§ What you should do
The answer should be a number alone: the count of lines in the listing below that include "implemented".

>>>>>

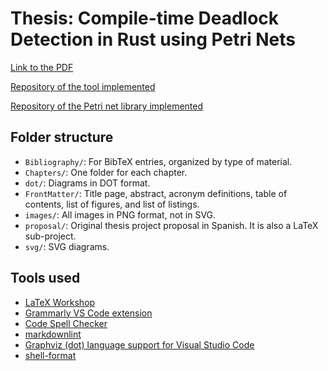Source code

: # Thesis: Compile-time Deadlock Detection in Rust using Petri Nets

[Link to the PDF](./Thesis.pdf)

[Repository of the tool implemented](https://github.com/hlisdero/cargo-check-deadlock/)

[Repository of the Petri net library implemented](https://github.com/hlisdero/netcrab)

## Folder structure

- `Bibliography/`: For BibTeX entries, organized by type of material.
- `Chapters/`: One folder for each chapter.
- `dot/`: Diagrams in DOT format.
- `FrontMatter/`: Title page, abstract, acronym definitions, table of contents, list of figures, and list of listings.
- `images/`: All images in PNG format, not in SVG.
- `proposal/`: Original thesis project proposal in Spanish. It is also a LaTeX sub-project.
- `svg/`: SVG diagrams.

## Tools used

- [LaTeX Workshop](https://marketplace.visualstudio.com/items?itemName=James-Yu.latex-workshop)
- [Grammarly VS Code extension](https://marketplace.visualstudio.com/items?itemName=znck.grammarly)
- [Code Spell Checker](https://marketplace.visualstudio.com/items?itemName=streetsidesoftware.code-spell-checker)
- [markdownlint](https://marketplace.visualstudio.com/items?itemName=DavidAnson.vscode-markdownlint)
- [Graphviz (dot) language support for Visual Studio Code](https://marketplace.visualstudio.com/items?itemName=joaompinto.vscode-graphviz)
- [shell-format](https://marketplace.visualstudio.com/items?itemName=foxundermoon.shell-format)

<<<<<

§ Finished task
2